[Start of Attachment]

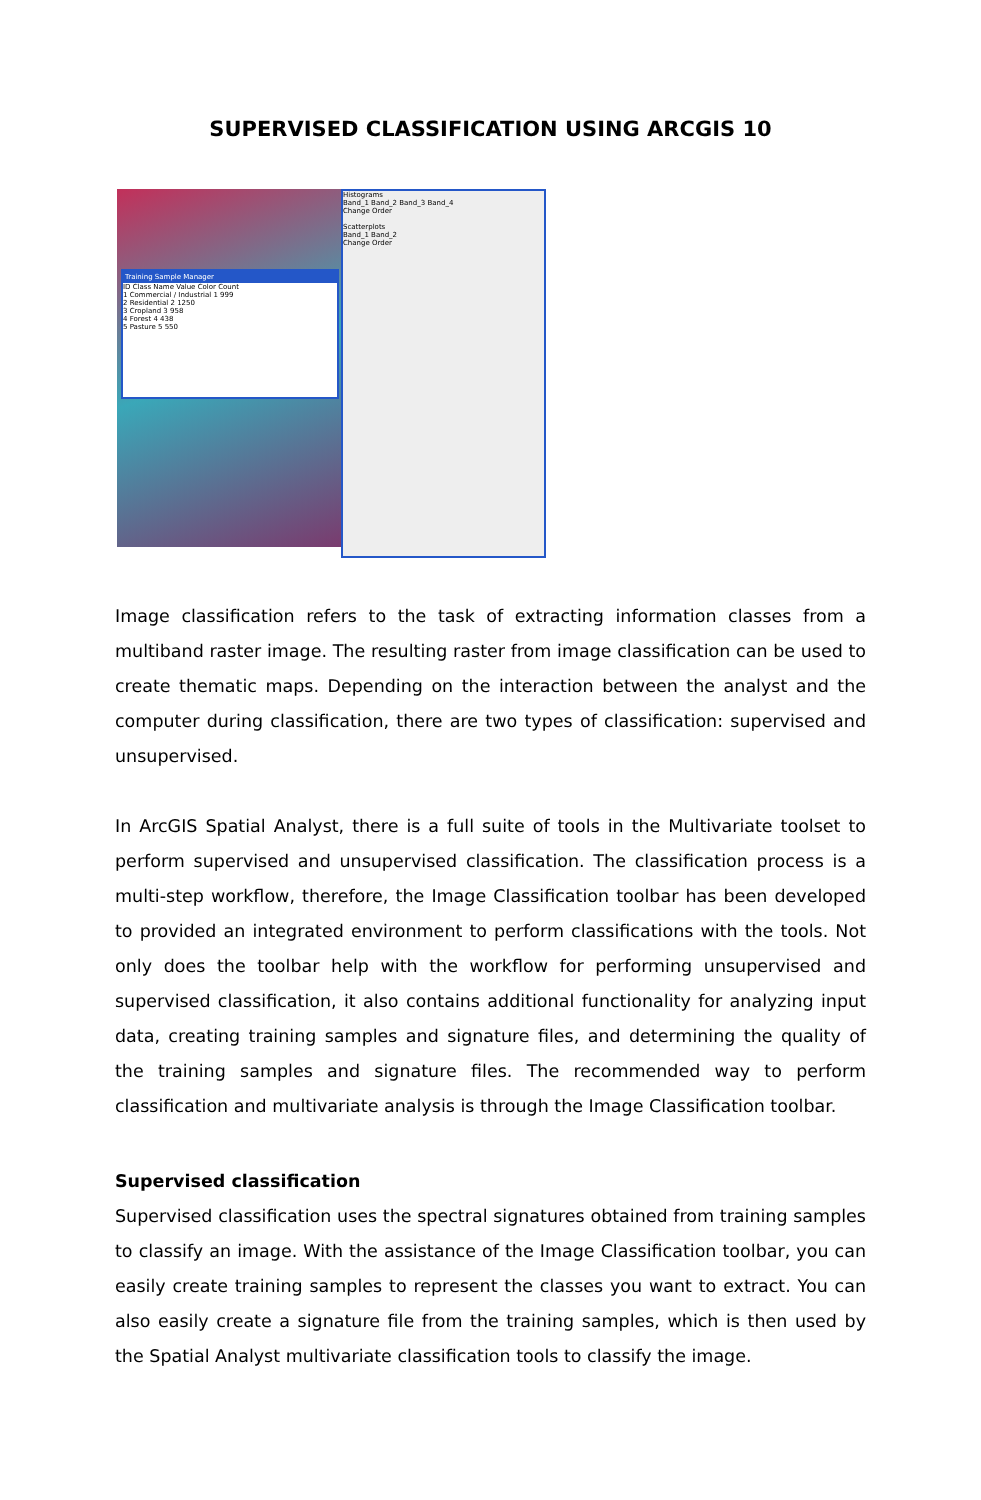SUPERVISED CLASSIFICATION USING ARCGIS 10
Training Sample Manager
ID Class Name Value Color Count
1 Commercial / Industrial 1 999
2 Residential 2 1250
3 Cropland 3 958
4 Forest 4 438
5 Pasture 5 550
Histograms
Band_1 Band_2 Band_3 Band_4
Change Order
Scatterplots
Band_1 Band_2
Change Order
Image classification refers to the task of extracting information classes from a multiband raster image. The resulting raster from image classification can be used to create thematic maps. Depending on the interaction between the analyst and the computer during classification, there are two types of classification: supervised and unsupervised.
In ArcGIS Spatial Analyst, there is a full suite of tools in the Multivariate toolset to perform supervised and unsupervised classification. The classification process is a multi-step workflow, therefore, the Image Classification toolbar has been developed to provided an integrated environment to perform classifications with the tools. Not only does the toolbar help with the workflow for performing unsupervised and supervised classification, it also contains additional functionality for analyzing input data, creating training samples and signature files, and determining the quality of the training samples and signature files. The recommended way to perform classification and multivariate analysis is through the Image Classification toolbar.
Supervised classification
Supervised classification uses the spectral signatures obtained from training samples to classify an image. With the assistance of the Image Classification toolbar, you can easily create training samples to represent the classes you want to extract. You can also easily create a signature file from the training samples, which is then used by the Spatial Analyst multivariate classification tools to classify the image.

[End of Attachment]
[Start of Attachment]

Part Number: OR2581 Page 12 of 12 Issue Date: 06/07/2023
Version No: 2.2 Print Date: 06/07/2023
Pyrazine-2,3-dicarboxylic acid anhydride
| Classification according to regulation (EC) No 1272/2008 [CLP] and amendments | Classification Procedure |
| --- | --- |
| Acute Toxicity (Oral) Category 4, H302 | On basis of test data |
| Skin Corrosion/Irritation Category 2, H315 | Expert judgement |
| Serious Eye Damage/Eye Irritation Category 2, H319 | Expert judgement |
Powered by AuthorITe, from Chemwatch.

[End of Attachment]
[Start of Attachment]

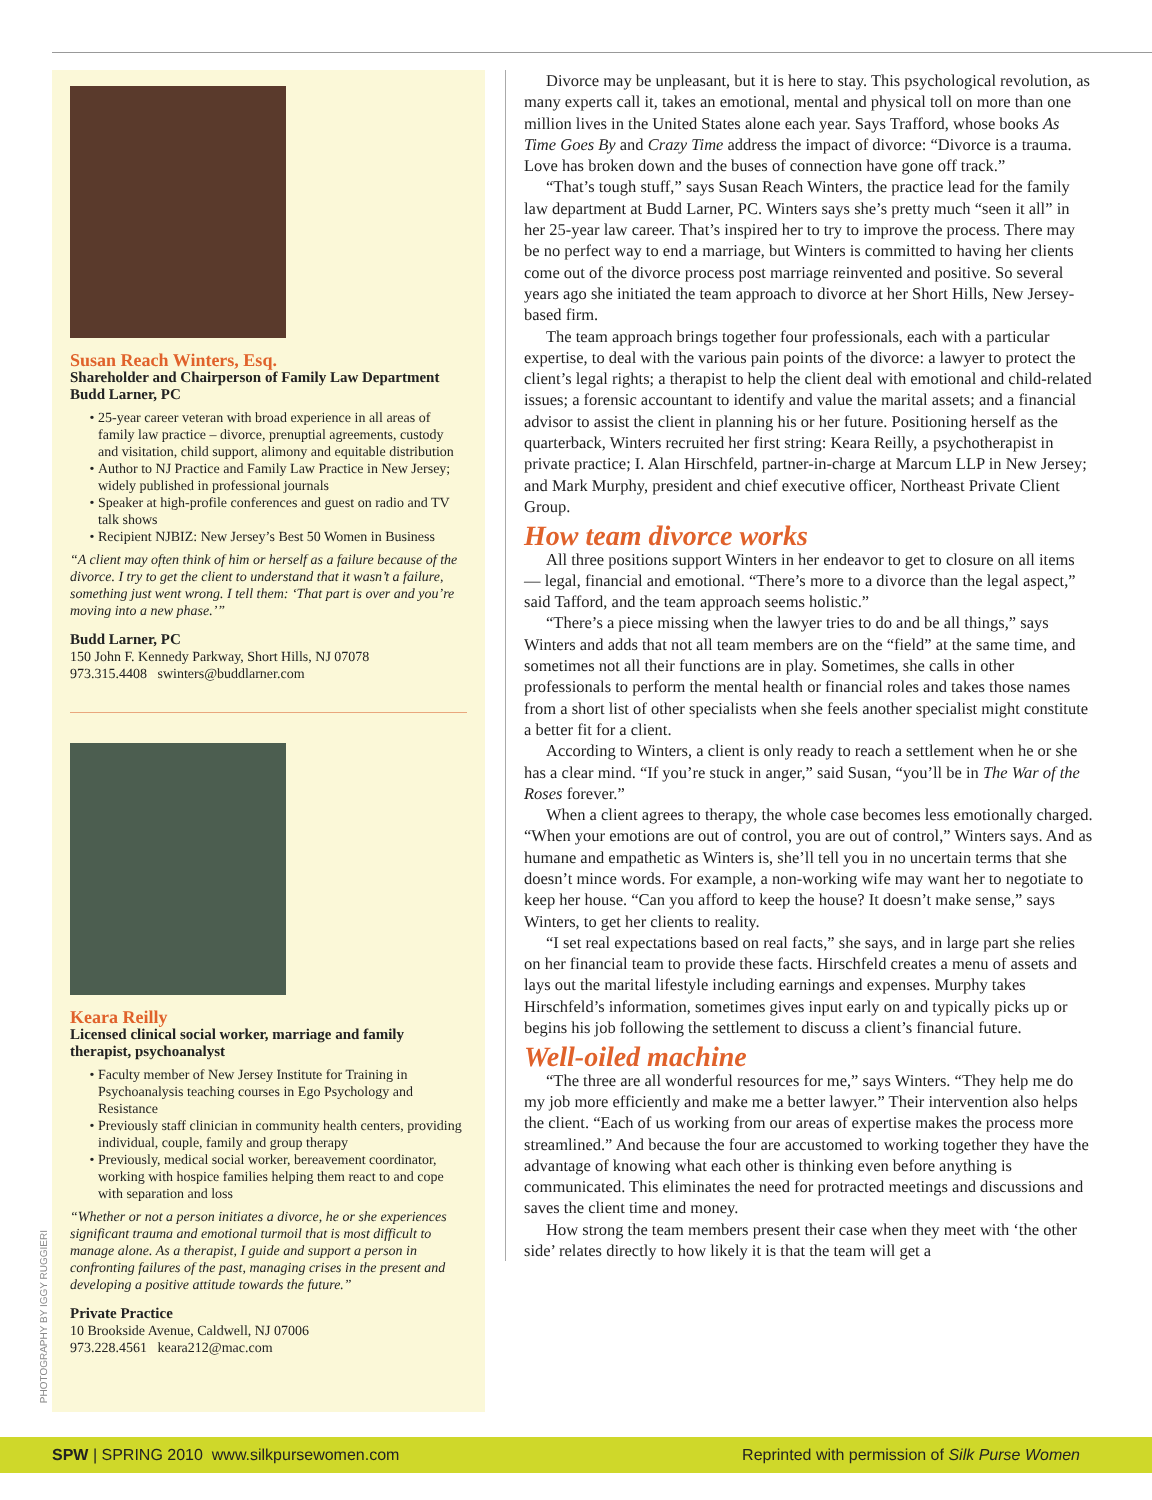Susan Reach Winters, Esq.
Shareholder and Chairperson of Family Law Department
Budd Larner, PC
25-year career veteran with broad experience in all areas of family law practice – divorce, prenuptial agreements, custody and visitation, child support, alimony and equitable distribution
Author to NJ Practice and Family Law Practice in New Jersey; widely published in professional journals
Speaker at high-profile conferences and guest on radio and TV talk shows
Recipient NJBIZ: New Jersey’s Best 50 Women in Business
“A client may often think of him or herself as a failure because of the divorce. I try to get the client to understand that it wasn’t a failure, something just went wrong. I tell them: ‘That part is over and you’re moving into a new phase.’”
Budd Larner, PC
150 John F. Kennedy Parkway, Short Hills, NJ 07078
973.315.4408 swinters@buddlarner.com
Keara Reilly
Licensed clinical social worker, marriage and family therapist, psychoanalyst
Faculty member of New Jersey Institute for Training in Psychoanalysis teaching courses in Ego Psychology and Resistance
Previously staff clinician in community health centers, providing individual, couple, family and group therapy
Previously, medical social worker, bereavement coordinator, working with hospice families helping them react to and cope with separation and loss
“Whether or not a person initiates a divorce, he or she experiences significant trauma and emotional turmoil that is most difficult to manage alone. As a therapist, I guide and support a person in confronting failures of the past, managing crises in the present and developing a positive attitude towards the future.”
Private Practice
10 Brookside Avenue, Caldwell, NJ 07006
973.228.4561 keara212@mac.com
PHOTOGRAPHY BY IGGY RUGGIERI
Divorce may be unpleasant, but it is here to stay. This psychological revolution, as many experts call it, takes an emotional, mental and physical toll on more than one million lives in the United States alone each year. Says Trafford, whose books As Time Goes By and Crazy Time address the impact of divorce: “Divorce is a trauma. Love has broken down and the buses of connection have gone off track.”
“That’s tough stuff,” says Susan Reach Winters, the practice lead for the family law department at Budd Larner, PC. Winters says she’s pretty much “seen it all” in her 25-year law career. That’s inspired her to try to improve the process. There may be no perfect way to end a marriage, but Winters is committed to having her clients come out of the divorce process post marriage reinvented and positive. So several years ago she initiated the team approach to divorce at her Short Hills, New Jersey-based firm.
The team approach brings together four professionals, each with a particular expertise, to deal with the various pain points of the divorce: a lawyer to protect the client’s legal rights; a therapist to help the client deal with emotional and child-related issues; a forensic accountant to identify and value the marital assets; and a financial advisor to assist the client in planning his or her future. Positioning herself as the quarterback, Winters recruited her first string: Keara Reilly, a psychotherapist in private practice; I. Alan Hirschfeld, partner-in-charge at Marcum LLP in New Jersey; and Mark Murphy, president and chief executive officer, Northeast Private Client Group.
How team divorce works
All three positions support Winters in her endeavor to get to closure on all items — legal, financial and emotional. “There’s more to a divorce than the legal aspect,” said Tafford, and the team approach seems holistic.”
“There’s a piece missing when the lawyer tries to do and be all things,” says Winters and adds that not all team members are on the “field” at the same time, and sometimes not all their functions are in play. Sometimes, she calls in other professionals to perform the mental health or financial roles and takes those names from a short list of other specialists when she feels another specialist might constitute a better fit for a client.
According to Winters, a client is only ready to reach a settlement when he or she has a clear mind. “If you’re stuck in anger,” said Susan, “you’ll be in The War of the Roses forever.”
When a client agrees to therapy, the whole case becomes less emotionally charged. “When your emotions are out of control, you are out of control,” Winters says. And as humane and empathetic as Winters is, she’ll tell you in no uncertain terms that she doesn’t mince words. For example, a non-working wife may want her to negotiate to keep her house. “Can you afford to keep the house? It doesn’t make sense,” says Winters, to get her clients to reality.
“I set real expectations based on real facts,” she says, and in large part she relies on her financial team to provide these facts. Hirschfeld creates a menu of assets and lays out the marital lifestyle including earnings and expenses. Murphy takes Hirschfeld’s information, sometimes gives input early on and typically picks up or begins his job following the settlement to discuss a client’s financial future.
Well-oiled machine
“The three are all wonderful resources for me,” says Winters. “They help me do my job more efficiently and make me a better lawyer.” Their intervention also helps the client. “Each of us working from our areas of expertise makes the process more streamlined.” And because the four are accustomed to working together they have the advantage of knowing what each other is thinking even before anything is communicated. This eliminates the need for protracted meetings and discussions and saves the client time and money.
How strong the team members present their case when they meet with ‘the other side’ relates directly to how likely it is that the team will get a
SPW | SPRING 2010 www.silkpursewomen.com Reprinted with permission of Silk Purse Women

[End of Attachment]

Copy word for word the stretch of entries above from the line that has "H319 | Expert judgement |" through the line that has "Powered by AuthorITe, from Chemwatch.", both ends included, and nothing outside it.

| Serious Eye Damage/Eye Irritation Category 2, H319 | Expert judgement |
Powered by AuthorITe, from Chemwatch.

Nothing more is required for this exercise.